Nevertheless, I apologize for the crimes I committed. My continual prayer is that, as much as is possible, these hurting individuals can go on with their lives.
In addition, I am not writing this apology for pity or sympathy. I simply believe that such an apology is the right thing to do. And, by the grace of God, I hope to do my very best to make amends whenever and wherever possible, both to society, and to my victims.
After nearly losing his own life at Attica, Berkowitz was transferred to another prison in 1987, where he says an encounter with a fellow inmate changed his life. On AriseAndShine.org, he writes:
Ten years into my prison sentence and feeling despondent and without hope, another inmate came up to me one day as I was walking the prison yard on a cold winter’s night. He introduced himself and began to tell me that Jesus Christ loved me and wanted to forgive me. Although I knew he meant well I mocked him because I did not think that God would ever forgive me or that He would want anything to do with me.
Still this man persisted and we became friends. His name was Rick and we would walk the yard together. Little by little he would share with me about his life and what he believed Jesus had done for him. He kept reminding me that no matter what a person did, Christ stood ready to forgive if that individual would be willing to turn from the bad things they were doing and would put their full faith and trust in Jesus Christ and what He did on the cross by dying for our sins.
He gave me a Gideon’s Pocket Testament and asked me to read the Psalms. I did. Every night I would read from them. And it was at this time that the Lord was quietly melting my stone cold heart.
As Inside Edition reported, Berkowitz, now 64, shares the word of God behind bars as a minister, and there is a video series available on his website in which he gives sermons. In the late 90s, he sold a series of self-help VHS tapes, and he later released his prison journals as a book called Son of Hope: The Prison Journals of David Berkowitz. He maintains that neither he nor his webmaster profit from any of these things.

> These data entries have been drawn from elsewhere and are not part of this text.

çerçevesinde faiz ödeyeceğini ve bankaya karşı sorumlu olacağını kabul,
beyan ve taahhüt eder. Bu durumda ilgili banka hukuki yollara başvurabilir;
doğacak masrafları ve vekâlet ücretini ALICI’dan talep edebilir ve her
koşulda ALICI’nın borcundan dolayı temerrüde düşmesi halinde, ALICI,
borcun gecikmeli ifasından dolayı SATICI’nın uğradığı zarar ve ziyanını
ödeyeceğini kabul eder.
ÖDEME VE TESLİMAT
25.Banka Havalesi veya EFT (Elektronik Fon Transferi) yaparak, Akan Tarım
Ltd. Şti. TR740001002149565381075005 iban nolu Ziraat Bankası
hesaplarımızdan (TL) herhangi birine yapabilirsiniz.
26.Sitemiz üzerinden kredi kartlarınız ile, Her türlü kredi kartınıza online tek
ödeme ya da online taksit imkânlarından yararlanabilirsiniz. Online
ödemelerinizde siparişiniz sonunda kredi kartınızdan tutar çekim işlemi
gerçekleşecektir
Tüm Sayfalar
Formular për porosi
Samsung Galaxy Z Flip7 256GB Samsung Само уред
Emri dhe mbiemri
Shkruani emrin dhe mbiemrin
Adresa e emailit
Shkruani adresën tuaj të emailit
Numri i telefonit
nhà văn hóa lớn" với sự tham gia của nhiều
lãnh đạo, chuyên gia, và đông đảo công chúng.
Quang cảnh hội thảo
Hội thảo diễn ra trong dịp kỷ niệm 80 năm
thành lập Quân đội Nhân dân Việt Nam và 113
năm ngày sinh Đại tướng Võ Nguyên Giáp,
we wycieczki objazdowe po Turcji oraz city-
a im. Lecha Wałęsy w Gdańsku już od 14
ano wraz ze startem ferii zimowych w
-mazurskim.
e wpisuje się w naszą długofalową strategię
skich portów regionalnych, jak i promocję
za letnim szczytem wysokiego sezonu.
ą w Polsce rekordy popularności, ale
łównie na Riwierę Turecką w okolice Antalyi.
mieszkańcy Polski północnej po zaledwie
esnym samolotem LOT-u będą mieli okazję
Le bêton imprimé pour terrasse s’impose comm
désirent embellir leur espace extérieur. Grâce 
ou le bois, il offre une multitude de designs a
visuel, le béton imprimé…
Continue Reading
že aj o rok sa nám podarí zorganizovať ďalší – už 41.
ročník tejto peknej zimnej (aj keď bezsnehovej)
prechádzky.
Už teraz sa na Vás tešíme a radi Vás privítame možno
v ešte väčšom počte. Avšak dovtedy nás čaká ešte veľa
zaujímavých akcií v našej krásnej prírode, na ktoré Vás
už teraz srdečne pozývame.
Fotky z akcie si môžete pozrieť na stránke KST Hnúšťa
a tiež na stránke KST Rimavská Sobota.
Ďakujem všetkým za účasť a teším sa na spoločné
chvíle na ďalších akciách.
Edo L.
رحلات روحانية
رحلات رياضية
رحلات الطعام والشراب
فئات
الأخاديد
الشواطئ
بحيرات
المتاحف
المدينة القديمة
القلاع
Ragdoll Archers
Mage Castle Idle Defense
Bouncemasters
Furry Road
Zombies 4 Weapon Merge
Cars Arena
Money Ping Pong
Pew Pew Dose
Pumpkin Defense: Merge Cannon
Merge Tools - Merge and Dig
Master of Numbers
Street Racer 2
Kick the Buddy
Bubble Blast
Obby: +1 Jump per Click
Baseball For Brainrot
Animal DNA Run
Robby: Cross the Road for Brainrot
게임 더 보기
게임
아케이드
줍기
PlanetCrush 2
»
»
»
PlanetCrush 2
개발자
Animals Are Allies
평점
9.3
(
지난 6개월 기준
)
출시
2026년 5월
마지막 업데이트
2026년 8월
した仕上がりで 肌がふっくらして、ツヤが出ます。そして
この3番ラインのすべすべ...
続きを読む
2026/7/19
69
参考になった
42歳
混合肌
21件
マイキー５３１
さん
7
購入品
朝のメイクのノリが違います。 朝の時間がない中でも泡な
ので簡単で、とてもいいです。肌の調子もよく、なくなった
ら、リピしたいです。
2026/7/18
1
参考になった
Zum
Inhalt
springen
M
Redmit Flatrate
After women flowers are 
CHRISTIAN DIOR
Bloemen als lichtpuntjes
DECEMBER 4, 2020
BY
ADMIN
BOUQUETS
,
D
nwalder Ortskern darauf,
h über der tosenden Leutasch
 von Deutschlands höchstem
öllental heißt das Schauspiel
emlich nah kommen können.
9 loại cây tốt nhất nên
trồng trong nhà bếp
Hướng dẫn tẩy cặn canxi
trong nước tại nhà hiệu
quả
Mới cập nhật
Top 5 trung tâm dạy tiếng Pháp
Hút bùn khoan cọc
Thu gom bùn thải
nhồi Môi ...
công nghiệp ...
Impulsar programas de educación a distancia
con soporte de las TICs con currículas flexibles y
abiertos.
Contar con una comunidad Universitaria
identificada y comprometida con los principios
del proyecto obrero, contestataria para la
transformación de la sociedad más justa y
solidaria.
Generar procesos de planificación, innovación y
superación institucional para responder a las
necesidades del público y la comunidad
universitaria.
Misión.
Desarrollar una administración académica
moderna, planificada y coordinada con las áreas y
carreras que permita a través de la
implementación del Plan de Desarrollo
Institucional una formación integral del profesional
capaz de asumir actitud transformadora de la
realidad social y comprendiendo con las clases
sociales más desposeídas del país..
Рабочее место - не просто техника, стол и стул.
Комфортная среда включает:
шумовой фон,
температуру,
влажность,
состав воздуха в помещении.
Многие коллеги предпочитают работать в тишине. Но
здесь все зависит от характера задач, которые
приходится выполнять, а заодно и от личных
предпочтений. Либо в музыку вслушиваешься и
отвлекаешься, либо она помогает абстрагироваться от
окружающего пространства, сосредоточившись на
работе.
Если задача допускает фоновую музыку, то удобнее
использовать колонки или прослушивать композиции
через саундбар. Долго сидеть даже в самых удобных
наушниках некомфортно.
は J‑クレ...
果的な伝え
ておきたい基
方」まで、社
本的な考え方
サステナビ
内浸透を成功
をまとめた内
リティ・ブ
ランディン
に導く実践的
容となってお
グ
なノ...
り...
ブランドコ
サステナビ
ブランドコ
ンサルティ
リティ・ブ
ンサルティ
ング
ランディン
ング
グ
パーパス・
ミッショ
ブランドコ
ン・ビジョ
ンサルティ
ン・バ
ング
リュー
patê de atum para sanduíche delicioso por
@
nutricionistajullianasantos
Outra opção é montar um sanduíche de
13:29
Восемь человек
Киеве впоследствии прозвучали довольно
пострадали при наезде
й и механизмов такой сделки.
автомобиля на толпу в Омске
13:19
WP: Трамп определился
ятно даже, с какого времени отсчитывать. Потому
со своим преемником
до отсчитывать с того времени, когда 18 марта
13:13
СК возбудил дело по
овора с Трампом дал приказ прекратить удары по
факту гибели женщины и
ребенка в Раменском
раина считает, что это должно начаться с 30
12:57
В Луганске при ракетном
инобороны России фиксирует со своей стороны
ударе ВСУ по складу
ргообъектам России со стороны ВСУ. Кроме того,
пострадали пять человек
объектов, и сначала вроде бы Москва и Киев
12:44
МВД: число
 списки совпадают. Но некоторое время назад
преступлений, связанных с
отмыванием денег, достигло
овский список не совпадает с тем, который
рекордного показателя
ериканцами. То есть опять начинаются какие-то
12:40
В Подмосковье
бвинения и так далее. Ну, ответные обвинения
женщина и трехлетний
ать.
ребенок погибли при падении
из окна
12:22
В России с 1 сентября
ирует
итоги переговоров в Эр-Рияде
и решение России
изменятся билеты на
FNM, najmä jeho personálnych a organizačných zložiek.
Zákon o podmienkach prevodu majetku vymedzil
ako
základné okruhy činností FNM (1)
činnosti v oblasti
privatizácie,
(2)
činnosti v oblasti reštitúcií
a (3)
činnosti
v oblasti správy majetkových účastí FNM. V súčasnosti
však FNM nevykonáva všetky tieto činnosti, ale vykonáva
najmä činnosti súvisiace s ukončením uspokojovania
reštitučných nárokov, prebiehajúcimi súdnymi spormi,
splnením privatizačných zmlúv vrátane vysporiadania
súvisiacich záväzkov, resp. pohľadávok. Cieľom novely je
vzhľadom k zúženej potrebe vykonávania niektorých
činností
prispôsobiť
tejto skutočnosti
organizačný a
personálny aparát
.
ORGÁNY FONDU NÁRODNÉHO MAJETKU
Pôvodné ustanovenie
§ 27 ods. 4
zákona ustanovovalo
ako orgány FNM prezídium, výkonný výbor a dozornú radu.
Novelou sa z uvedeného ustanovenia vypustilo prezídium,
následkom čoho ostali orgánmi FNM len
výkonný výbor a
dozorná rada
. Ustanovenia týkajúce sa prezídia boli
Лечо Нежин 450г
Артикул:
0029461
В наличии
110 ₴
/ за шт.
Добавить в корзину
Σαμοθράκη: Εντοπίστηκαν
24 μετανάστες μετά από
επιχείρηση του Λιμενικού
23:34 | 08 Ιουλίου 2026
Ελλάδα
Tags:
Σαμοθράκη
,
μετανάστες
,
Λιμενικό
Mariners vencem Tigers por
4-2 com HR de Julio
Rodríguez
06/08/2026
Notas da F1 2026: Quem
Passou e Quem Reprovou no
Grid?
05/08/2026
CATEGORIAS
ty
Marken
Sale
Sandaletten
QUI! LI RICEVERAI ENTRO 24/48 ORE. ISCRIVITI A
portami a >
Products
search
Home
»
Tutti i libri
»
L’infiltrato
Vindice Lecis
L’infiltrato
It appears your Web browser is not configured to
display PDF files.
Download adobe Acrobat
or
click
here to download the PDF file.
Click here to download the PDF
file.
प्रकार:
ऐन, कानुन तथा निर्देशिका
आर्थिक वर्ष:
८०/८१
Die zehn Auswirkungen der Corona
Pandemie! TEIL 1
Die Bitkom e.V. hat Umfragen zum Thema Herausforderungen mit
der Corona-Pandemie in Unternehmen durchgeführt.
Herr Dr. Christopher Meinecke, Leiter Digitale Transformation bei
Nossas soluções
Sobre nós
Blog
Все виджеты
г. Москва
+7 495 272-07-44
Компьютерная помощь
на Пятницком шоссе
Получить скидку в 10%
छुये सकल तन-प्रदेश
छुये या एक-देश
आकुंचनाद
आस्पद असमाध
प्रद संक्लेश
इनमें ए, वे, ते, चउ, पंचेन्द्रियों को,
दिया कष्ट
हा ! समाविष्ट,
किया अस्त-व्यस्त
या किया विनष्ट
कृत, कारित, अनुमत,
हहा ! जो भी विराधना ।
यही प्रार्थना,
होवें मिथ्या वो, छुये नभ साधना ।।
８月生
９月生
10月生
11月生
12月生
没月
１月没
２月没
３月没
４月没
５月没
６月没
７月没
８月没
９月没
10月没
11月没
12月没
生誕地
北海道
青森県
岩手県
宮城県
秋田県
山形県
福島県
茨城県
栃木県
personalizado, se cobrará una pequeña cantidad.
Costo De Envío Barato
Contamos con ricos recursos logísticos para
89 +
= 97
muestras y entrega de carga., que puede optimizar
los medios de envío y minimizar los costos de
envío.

“You see, I am not sharing this message to simply tell you an interesting story,” he writes on this website. “Rather I want you to taste the goodness of God in my life, a man who was once a devil worshipper and a murderer, to show you that Jesus Christ is about forgiveness, hope and change.”
Berkowitz was up for parole most recently in May 2016, but he has been denied every time. While he once declared he should never be let out of prison, he did claim last year that he is no longer a threat to the public. But those who bore the brunt of his torment are not so sure.
“I feel people can change — let him change in jail,” Donna DeMasi, one of his surviving victims, told InsideEdition.com in a recent interview. “He is never going to come out. I will never see him and never have to see him and I am thankful.”
On Monday, New York Post columnist Cindy Adams spoke with Marlin Hopkins, one of the lead investigators in Berkowitz’s case, about the murderer’s claims of reform, and the former private investigator has a hard time believing the criminal is a changed man.
“After his arrest, eight of us faced his chair. Throwing questions. Three hours. He was stoic. He gave exact detailed descriptions of his stance, his outreach, the gun in his hand. I never came across such a homicidal, unhinged, unbalanced, psychologically remorseless killer. He’s psychotic,” Hopkins said. “He now claims his years in prison have rehabilitated him. Don’t believe it.”